From Discrete Fields to Semantic Descriptions: Generative Inverse Structure Design under Multi-Objective Constraints

  • Yang, Zhenling (Dalian University of Technology)
  • Wang, Yu (Dalian University of Technology)
  • Tang, Shan (Dalian University of Technology)

Please login to view abstract download link

To address the challenges of design space exploration and limited representation in the inverse design of complex structures under multi-objective performance constraints, this paper proposes a unified framework integrating multi-dimensional generative paradigms. At the pixel level, pixel generation models are employed to capture the fine-grained features of material distribution, establishing a direct mapping from performance space to pixel density fields for rapid topological evolution. Extending to the lattice structure level, the framework incorporates graph generation models to precisely characterize the topological connectivity of unit cells, effectively solving the inverse problem for functionally graded metamaterials in discrete spaces. Furthermore, to achieve explicit geometric representation, a language generation mechanism is introduced in conjunction with the Moving Morphable Components (MMC) method, translating complex geometric topologies into interpretable, structured semantic sequences.

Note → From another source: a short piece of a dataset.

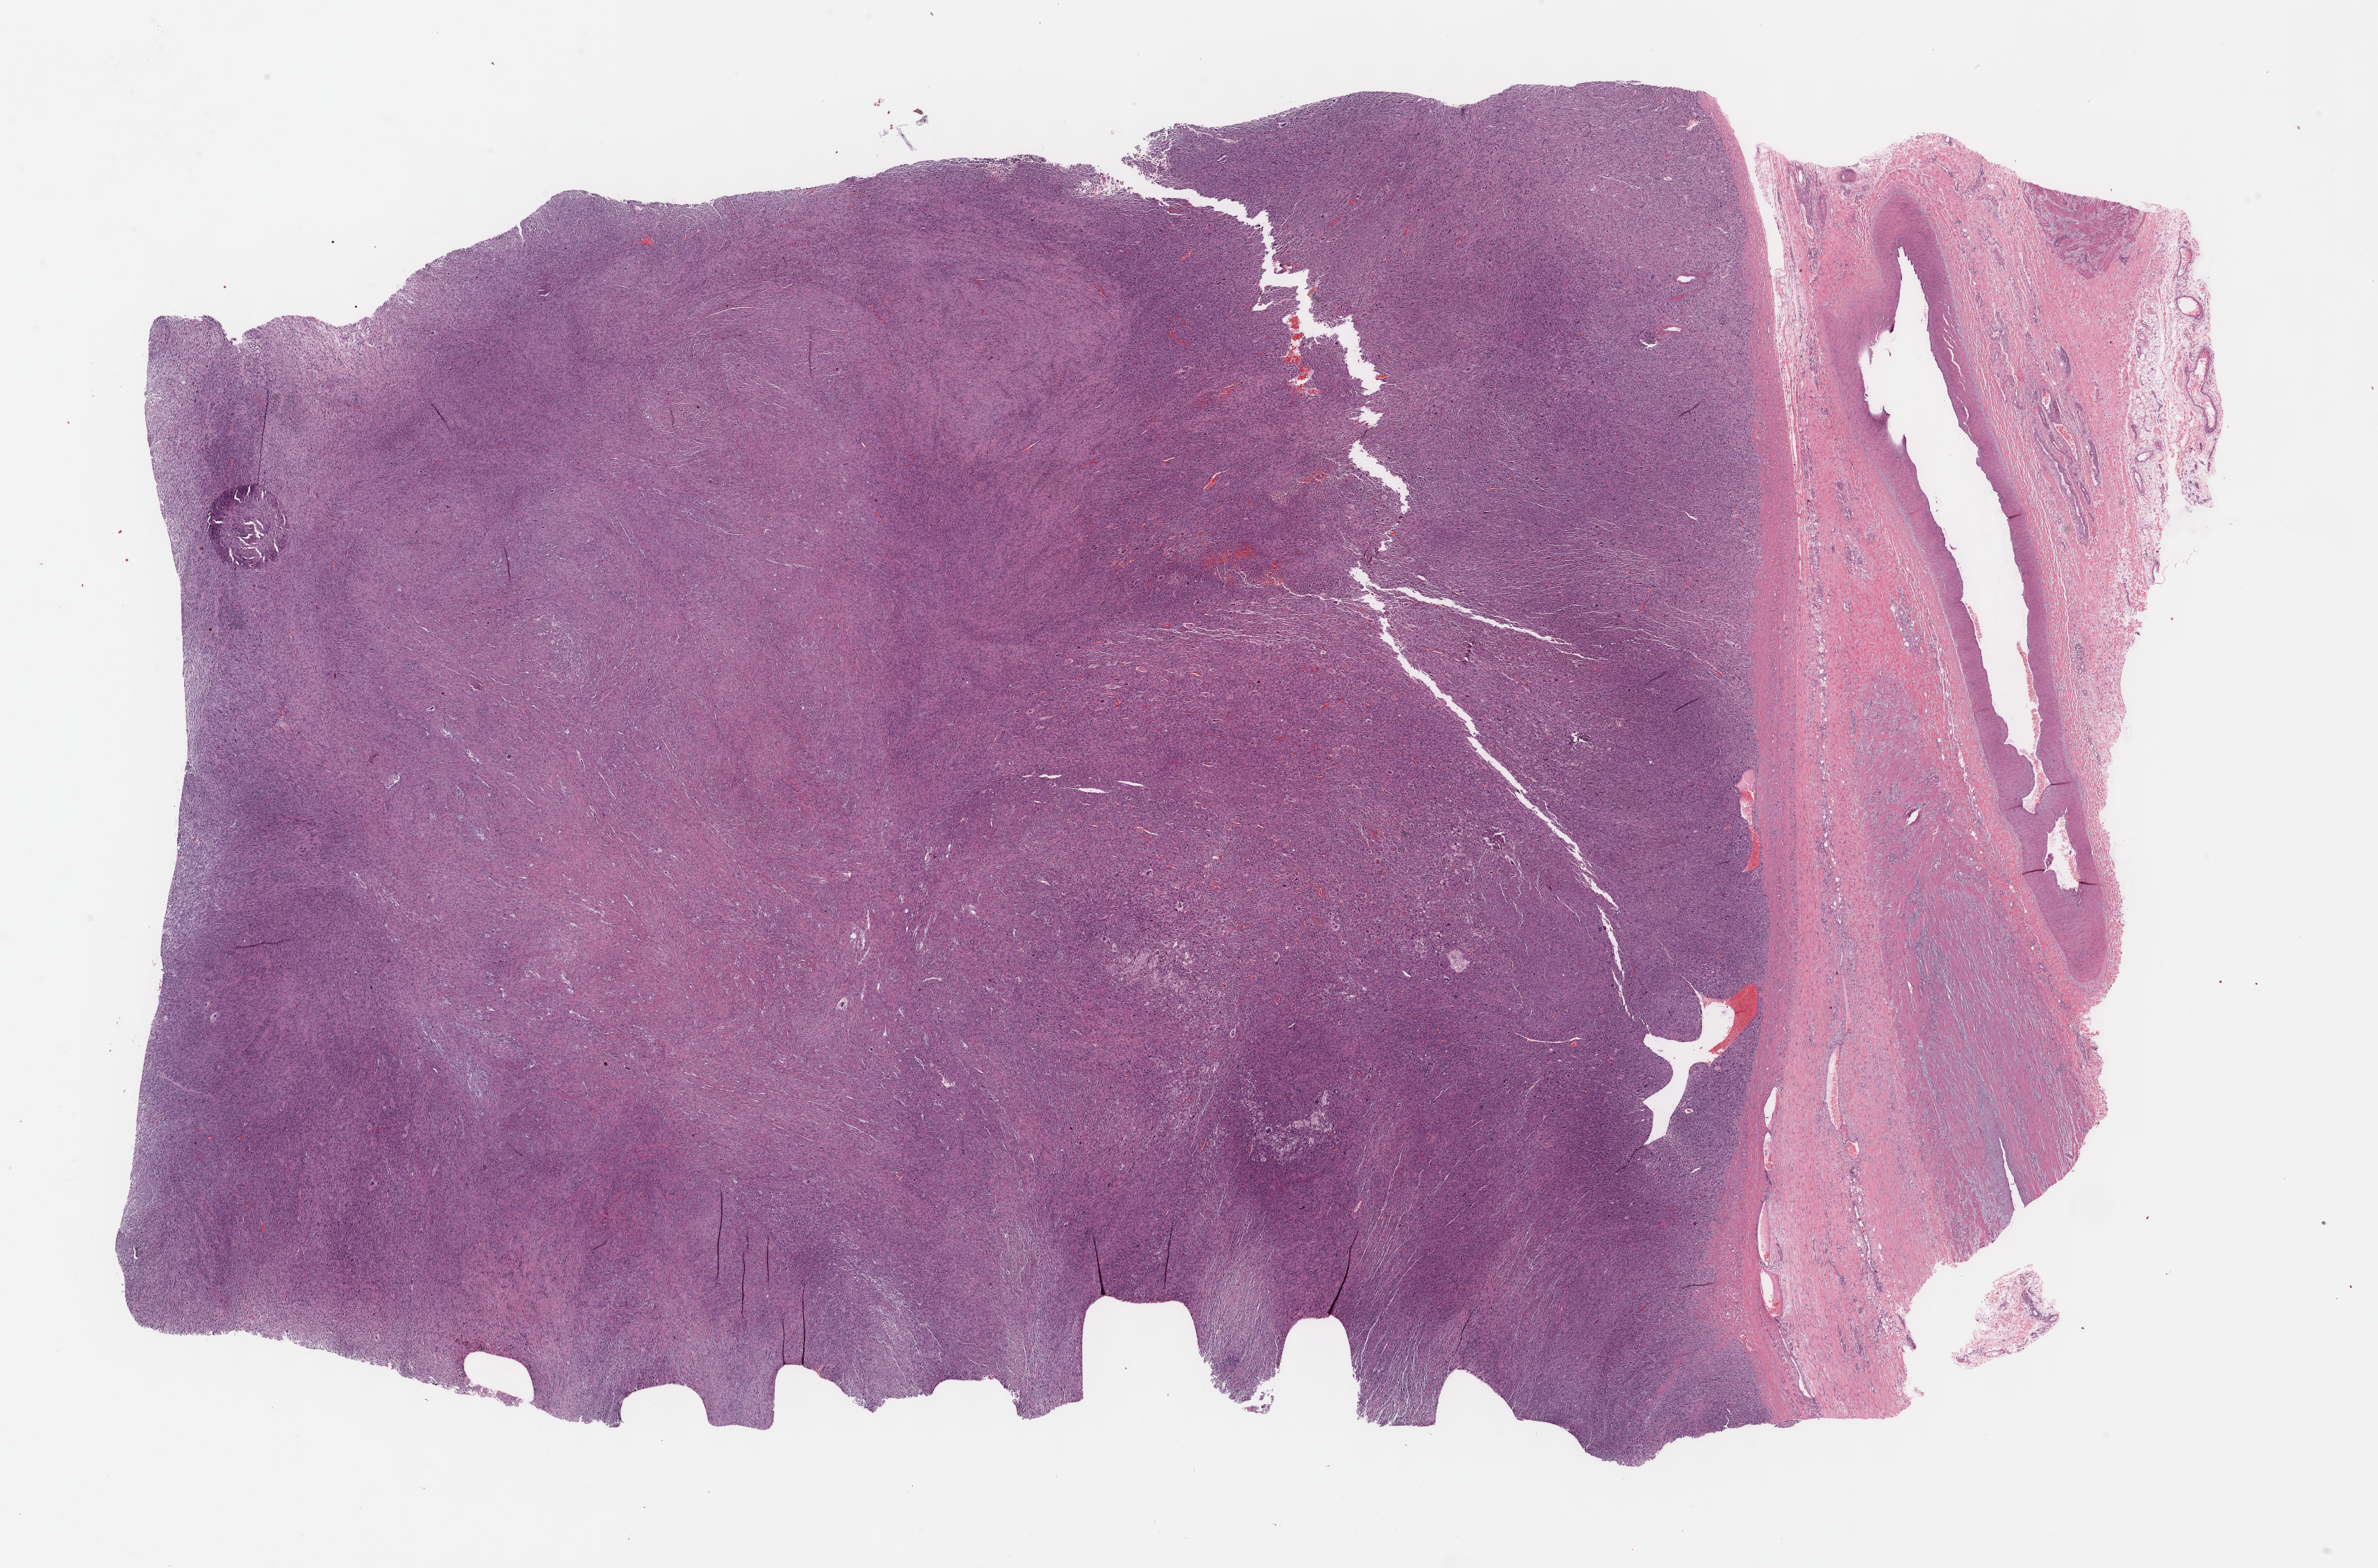
Digitized Hematoxylin and eosin (H&E) stained tissue section (whole slide) — a low-resolution overview of the entire scanned area, about 27.7 x 18.3 mm (acquisition: 40x scan); FFPE section; sample: primary tumour, connective, subcutaneous and other soft tissues. Patient: male, age at initial diagnosis 79 years.
Pathologic diagnosis: Malignant fibrous histiocytoma (connective, subcutaneous and other soft tissues of lower limb and hip).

By integrating cross-dimensional strategies spanning from discrete pixel configuration and graph-based topological representation to explicit semantic description, this approach overcomes the limitations of single representation methods. It significantly enhances optimization efficiency and manufacturability under multi-objective constraints, offering a novel theoretical perspective and technical pathway for the intelligent design of high-performance structures.